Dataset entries
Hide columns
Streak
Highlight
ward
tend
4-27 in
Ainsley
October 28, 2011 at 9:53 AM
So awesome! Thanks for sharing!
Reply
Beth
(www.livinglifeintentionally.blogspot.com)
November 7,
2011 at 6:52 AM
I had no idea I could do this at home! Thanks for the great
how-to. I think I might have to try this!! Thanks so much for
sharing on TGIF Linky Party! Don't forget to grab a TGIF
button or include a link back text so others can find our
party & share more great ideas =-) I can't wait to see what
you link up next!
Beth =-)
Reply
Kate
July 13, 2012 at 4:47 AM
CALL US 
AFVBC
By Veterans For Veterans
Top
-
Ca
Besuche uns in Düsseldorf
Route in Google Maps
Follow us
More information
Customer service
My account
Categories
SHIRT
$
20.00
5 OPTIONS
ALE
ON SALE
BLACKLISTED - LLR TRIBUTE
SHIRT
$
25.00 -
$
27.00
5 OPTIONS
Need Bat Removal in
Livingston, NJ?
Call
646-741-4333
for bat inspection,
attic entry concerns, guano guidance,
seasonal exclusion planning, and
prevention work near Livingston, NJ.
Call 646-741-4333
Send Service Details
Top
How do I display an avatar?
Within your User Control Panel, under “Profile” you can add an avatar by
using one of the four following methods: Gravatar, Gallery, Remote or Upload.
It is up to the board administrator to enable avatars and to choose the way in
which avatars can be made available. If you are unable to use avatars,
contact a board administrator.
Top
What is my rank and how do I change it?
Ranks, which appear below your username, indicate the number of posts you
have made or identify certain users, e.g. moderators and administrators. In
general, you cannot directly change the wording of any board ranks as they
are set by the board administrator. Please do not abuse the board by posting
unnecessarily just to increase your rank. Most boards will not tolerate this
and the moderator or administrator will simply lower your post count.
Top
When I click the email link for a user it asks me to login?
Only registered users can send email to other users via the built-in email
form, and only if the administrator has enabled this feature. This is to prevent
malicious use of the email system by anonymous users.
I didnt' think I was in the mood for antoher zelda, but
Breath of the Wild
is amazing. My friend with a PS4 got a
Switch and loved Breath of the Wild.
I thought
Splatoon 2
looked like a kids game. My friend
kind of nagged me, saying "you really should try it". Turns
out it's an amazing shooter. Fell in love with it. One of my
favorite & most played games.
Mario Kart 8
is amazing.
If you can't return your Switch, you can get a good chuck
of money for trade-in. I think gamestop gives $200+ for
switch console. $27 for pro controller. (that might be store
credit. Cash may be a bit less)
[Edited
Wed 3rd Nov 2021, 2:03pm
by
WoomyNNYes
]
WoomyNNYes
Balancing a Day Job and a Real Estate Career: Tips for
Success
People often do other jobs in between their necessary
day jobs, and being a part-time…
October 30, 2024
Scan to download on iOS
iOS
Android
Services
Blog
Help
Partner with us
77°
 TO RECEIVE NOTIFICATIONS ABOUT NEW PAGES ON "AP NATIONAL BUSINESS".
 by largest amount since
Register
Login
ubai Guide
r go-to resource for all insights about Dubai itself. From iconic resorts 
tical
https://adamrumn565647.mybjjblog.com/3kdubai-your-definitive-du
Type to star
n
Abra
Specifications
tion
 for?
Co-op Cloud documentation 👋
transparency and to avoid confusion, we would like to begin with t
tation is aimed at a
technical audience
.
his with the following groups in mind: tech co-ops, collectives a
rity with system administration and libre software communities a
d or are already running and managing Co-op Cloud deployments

_Task requirements_
Please reproduce the data line for line, everything from the very start down to the line containing "I had no idea", with both of those lines included.

_Answer for the task_
Hide columns
Streak
Highlight
ward
tend
4-27 in
Ainsley
October 28, 2011 at 9:53 AM
So awesome! Thanks for sharing!
Reply
Beth
(www.livinglifeintentionally.blogspot.com)
November 7,
2011 at 6:52 AM
I had no idea I could do this at home! Thanks for the great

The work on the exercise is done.